» **What you need to do**: Copy the material below from the line containing "Q: What is the number of clamps" through the line containing "Count of wine bottles in the wall racks: 4", leaving out the pictures.

━━━ Provided data

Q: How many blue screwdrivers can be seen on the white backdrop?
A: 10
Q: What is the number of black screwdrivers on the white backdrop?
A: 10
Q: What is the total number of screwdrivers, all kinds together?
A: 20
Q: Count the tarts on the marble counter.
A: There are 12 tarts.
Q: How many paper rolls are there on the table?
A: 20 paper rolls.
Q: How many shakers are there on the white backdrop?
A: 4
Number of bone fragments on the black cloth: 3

━━━━━━
━━━ Provided data

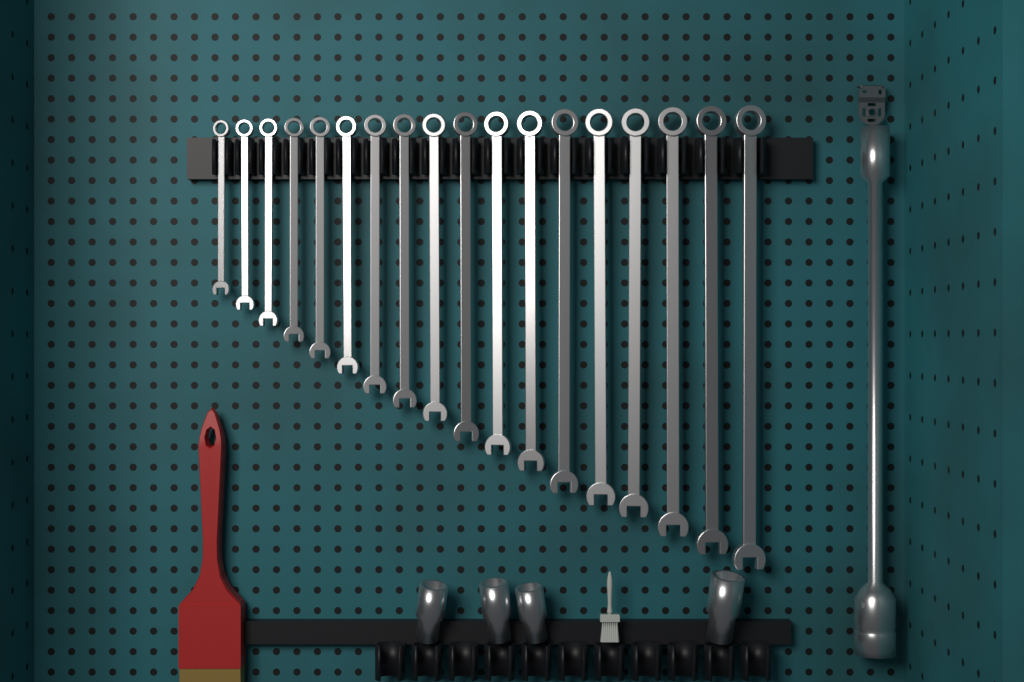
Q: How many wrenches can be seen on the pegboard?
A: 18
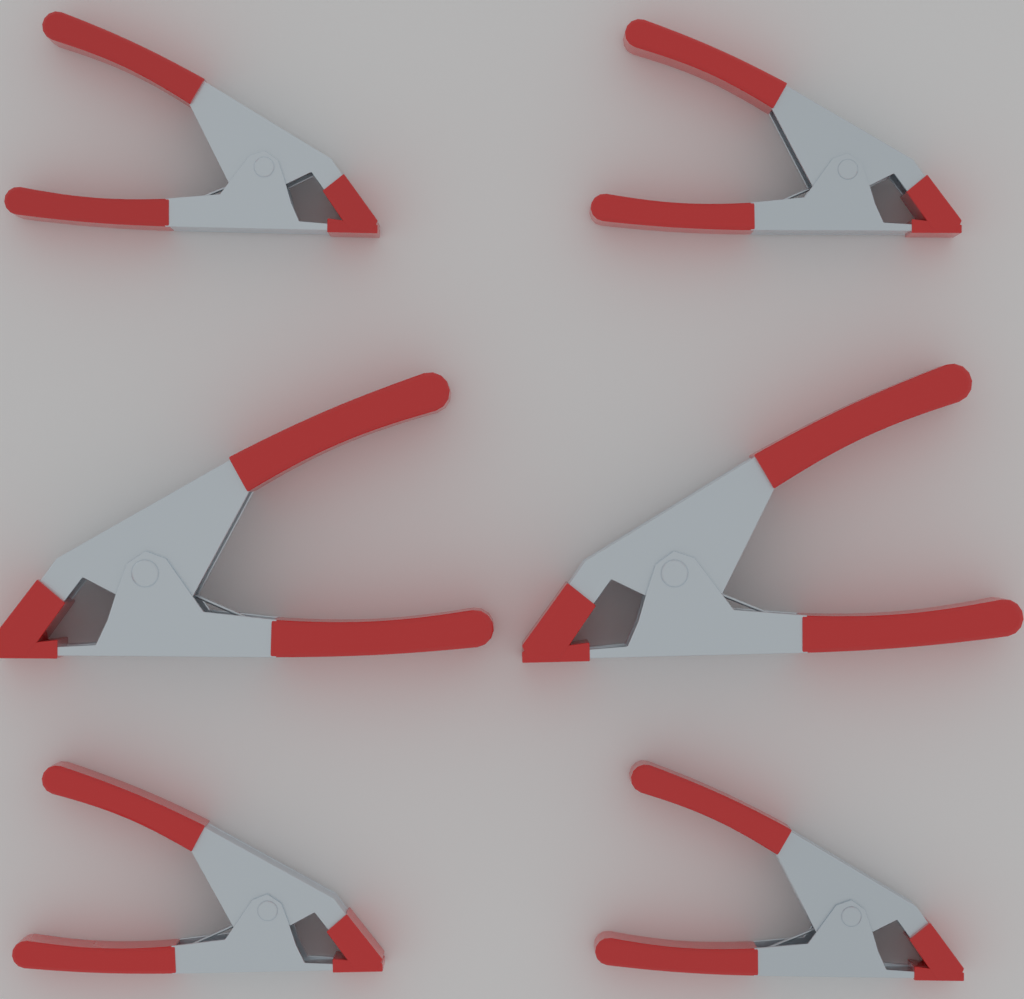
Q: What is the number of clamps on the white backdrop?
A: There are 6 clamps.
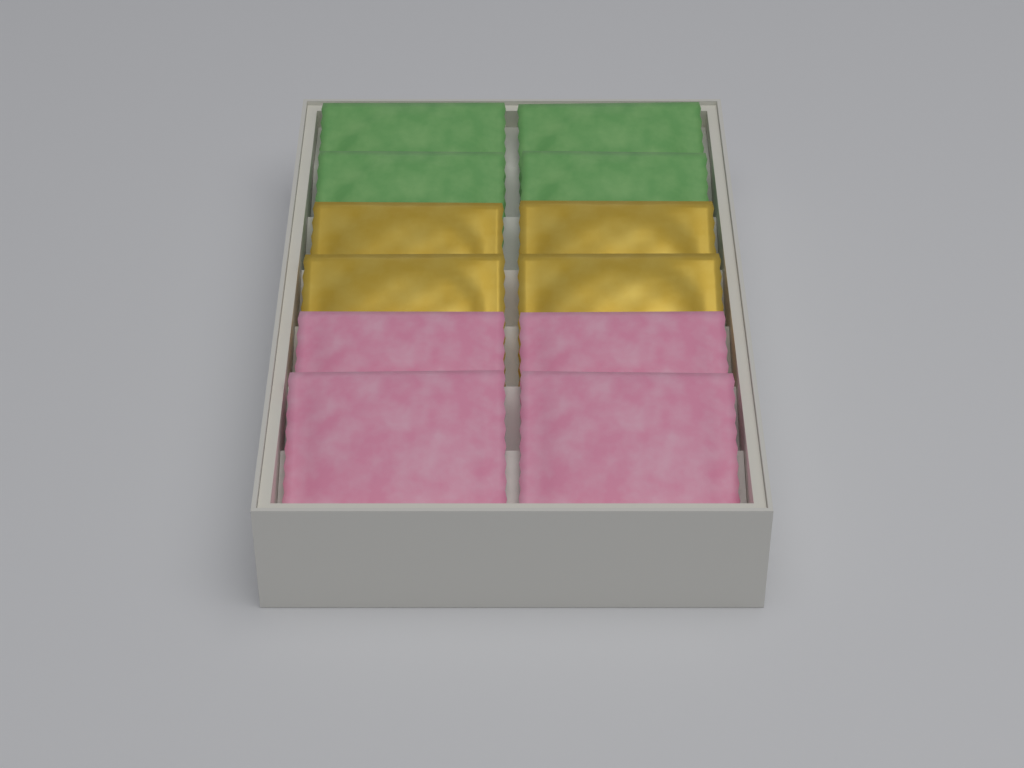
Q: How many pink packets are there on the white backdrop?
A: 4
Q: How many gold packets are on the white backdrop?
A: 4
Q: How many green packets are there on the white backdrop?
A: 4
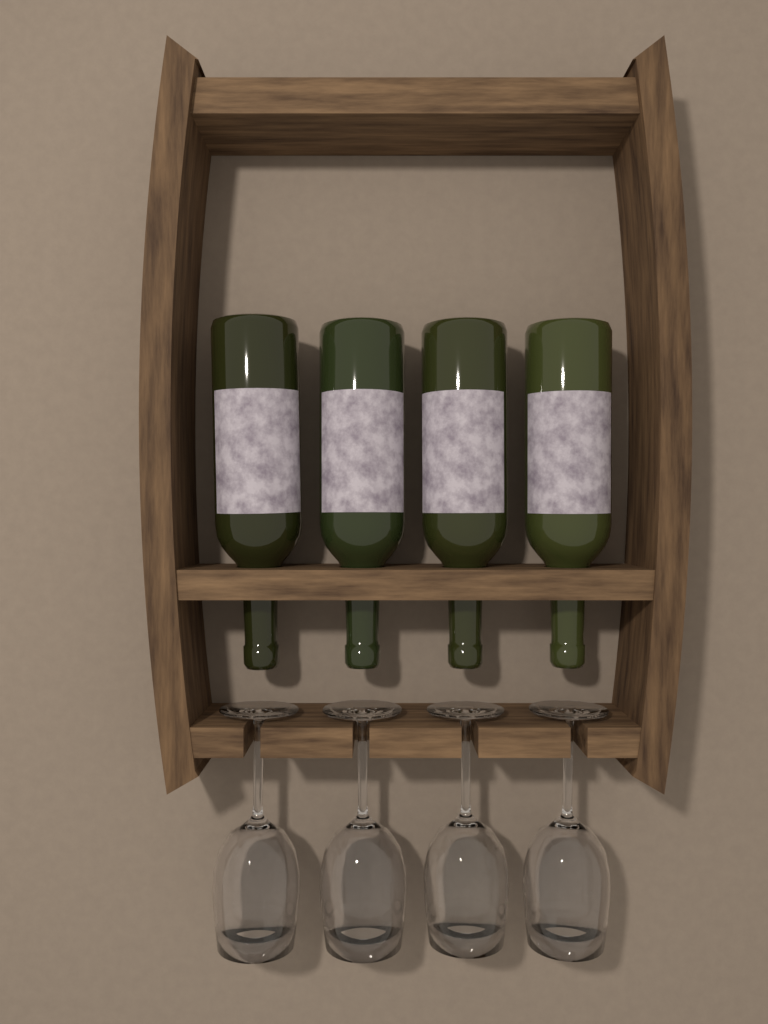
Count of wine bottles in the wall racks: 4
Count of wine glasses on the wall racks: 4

━━━━━━
━━━ Provided data

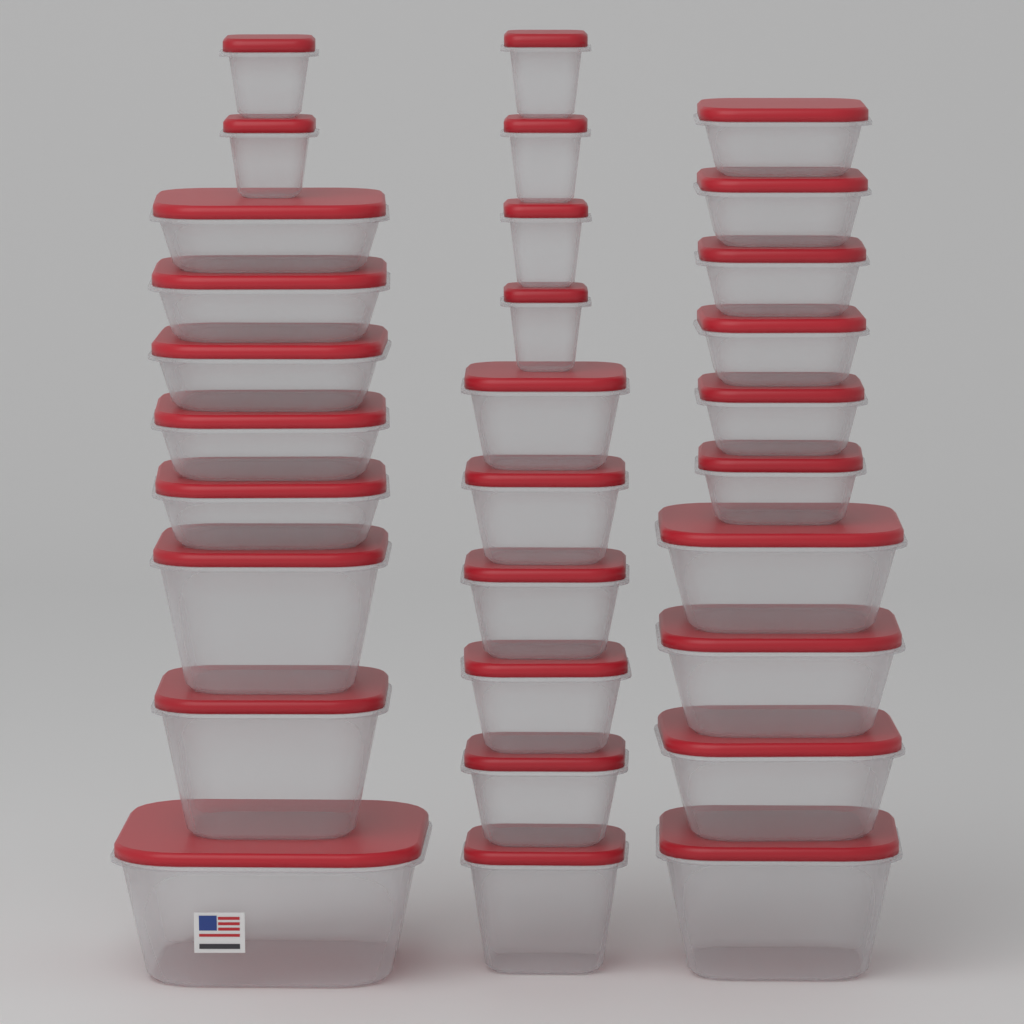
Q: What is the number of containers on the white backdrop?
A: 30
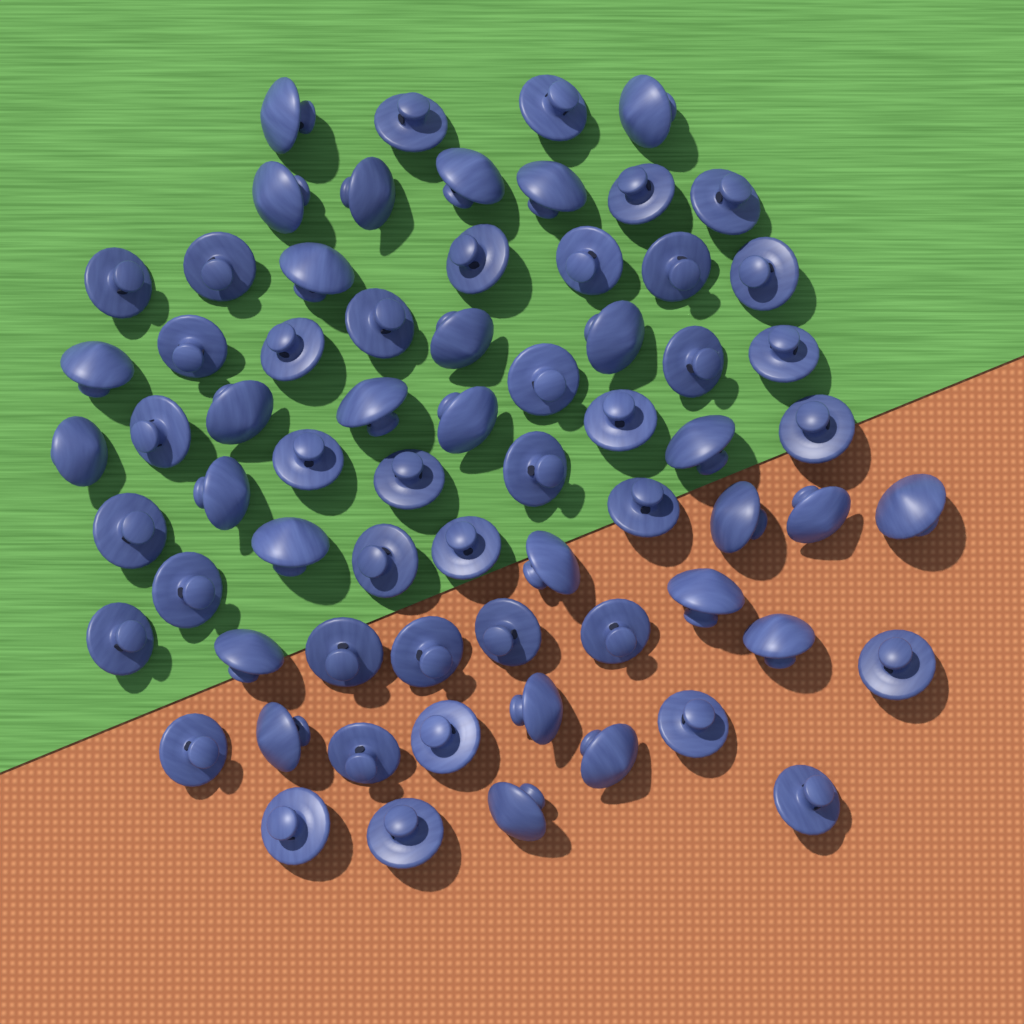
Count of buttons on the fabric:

━━━━━━

» **Exercise result**:
Q: What is the number of clamps on the white backdrop?
A: There are 6 clamps.
Q: How many pink packets are there on the white backdrop?
A: 4
Q: How many gold packets are on the white backdrop?
A: 4
Q: How many green packets are there on the white backdrop?
A: 4
Count of wine bottles in the wall racks: 4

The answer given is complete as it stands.